Browse Exhibits (4 total)
Perseverance (2011), highlighted early black Oregonians’ lives in Oregon’s Marion and Polk Counties. Since the beginning, even before the wagon trains, African Americans have played an essential part in building Oregon. In Marion and Polk counties, they overcame the obstacles of wilderness, prejudice, and isolation, helping to create a vibrant community. They have often been left out of the paintings and statues, but Perseverance brings you many of their names and describes the ways they have made history, taking their rightful place among pioneers past and present in the Willamette Valley.
An interactive exhibit will engage visitors of all ages and backgrounds as it traces how discrimination practices affected Oregon’s Black populations and spurred the civil rights movement across Oregon.

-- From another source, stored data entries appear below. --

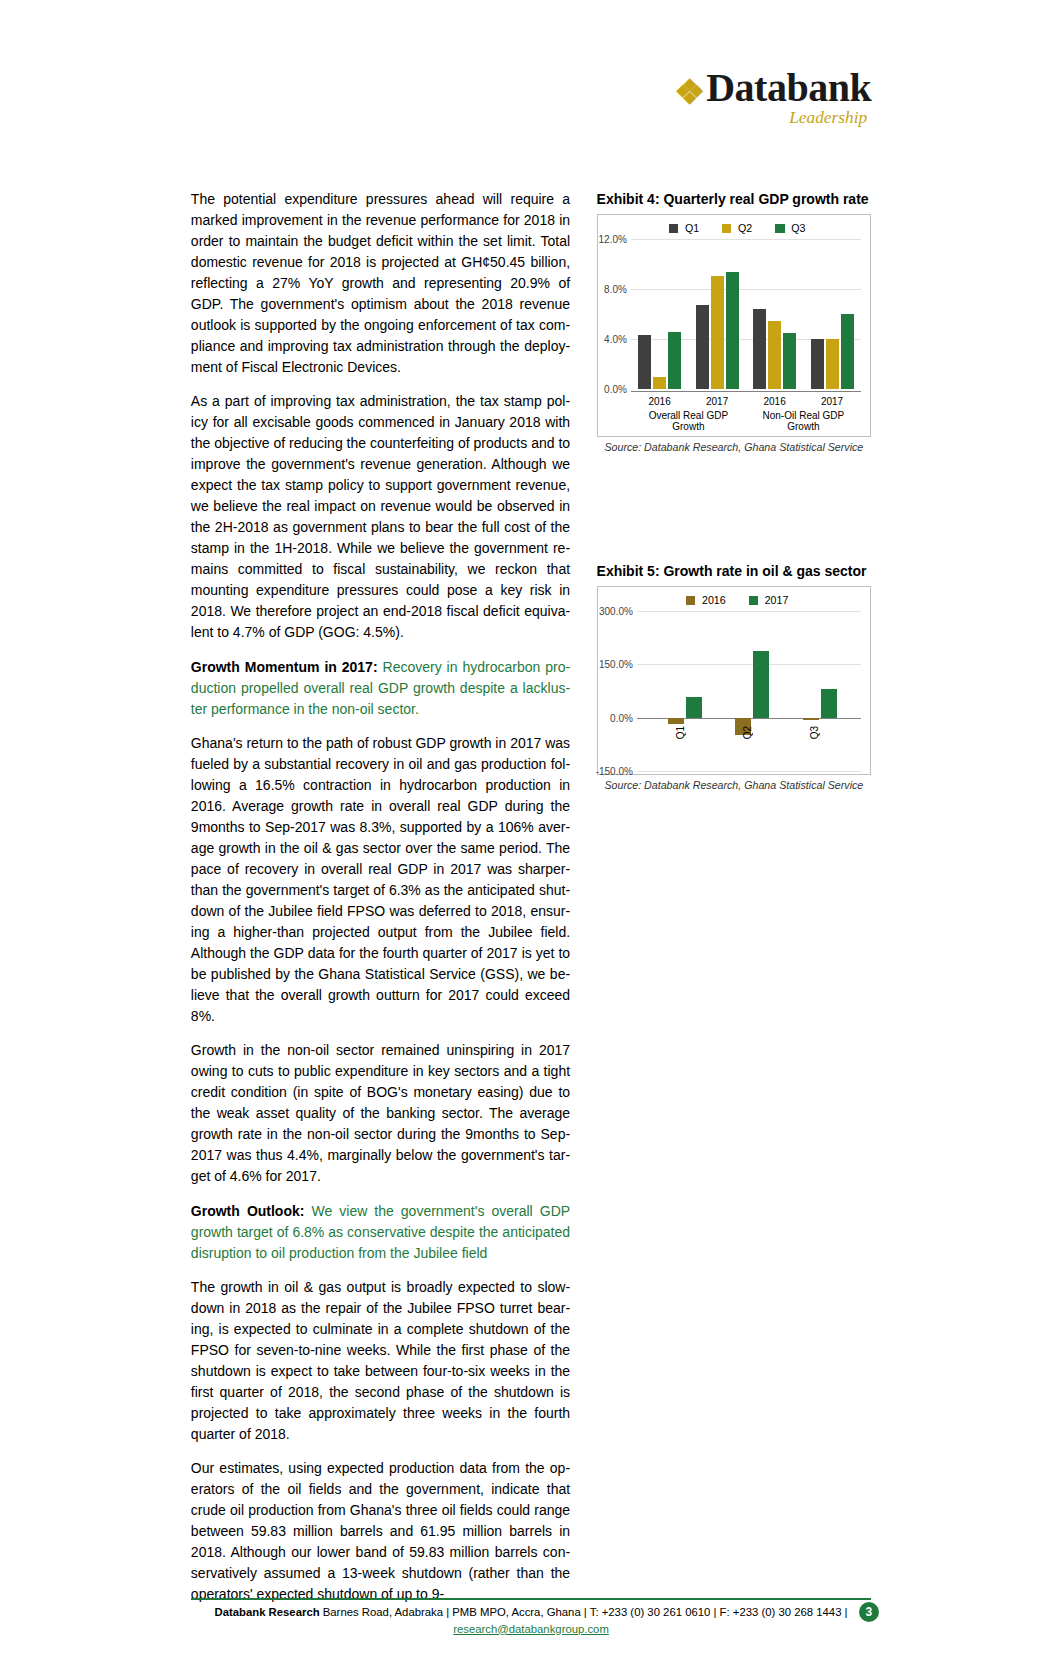❖Databank
Leadership
The potential expenditure pressures ahead will require a marked improvement in the revenue performance for 2018 in order to maintain the budget deficit within the set limit. Total domestic revenue for 2018 is projected at GH¢50.45 billion, reflecting a 27% YoY growth and representing 20.9% of GDP. The government's optimism about the 2018 revenue outlook is supported by the ongoing enforcement of tax compliance and improving tax administration through the deployment of Fiscal Electronic Devices.
As a part of improving tax administration, the tax stamp policy for all excisable goods commenced in January 2018 with the objective of reducing the counterfeiting of products and to improve the government's revenue generation. Although we expect the tax stamp policy to support government revenue, we believe the real impact on revenue would be observed in the 2H-2018 as government plans to bear the full cost of the stamp in the 1H-2018. While we believe the government remains committed to fiscal sustainability, we reckon that mounting expenditure pressures could pose a key risk in 2018. We therefore project an end-2018 fiscal deficit equivalent to 4.7% of GDP (GOG: 4.5%).
Growth Momentum in 2017: Recovery in hydrocarbon production propelled overall real GDP growth despite a lackluster performance in the non-oil sector.
Ghana's return to the path of robust GDP growth in 2017 was fueled by a substantial recovery in oil and gas production following a 16.5% contraction in hydrocarbon production in 2016. Average growth rate in overall real GDP during the 9months to Sep-2017 was 8.3%, supported by a 106% average growth in the oil & gas sector over the same period. The pace of recovery in overall real GDP in 2017 was sharper-than the government's target of 6.3% as the anticipated shutdown of the Jubilee field FPSO was deferred to 2018, ensuring a higher-than projected output from the Jubilee field. Although the GDP data for the fourth quarter of 2017 is yet to be published by the Ghana Statistical Service (GSS), we believe that the overall growth outturn for 2017 could exceed 8%.
Growth in the non-oil sector remained uninspiring in 2017 owing to cuts to public expenditure in key sectors and a tight credit condition (in spite of BOG's monetary easing) due to the weak asset quality of the banking sector. The average growth rate in the non-oil sector during the 9months to Sep-2017 was thus 4.4%, marginally below the government's target of 4.6% for 2017.
Growth Outlook: We view the government's overall GDP growth target of 6.8% as conservative despite the anticipated disruption to oil production from the Jubilee field
The growth in oil & gas output is broadly expected to slowdown in 2018 as the repair of the Jubilee FPSO turret bearing, is expected to culminate in a complete shutdown of the FPSO for seven-to-nine weeks. While the first phase of the shutdown is expect to take between four-to-six weeks in the first quarter of 2018, the second phase of the shutdown is projected to take approximately three weeks in the fourth quarter of 2018.
Our estimates, using expected production data from the operators of the oil fields and the government, indicate that crude oil production from Ghana's three oil fields could range between 59.83 million barrels and 61.95 million barrels in 2018. Although our lower band of 59.83 million barrels conservatively assumed a 13-week shutdown (rather than the operators' expected shutdown of up to 9-
Exhibit 4: Quarterly real GDP growth rate
Q1 Q2 Q3
12.0%
8.0%
4.0%
0.0%
2016
2017
2016
2017
Overall Real GDP
Growth
Non-Oil Real GDP
Growth
Source: Databank Research, Ghana Statistical Service
Exhibit 5: Growth rate in oil & gas sector
2016 2017
300.0%
150.0%
0.0%
-150.0%
Q1 Q2 Q3
Source: Databank Research, Ghana Statistical Service
3
Databank Research Barnes Road, Adabraka | PMB MPO, Accra, Ghana | T: +233 (0) 30 261 0610 | F: +233 (0) 30 268 1443 | research@databankgroup.com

Through personal photos and artifacts, text, and interactive experiences, this project will illuminate Oregon’s vibrant Black communities during the civil rights era amongst a larger context of discrimination and displacement. The exhibit will be at the Oregon Historical Society from January 15 to June 28, 2018, then travel to other venues around Oregon.
All Aboard! (2013), mirrored the book African Americans of Portland and focused on the community that grew up around Portland’s Union Station from the late nineteenth to the mid-twentieth century, when black churches, hotels, newspapers, and businesses were established.
A Community on the Move (2015), focused on the 1940s and 1950s, when Portland’s vibrant African American community thrived despite a larger cultural and legal context of discrimination and displacement.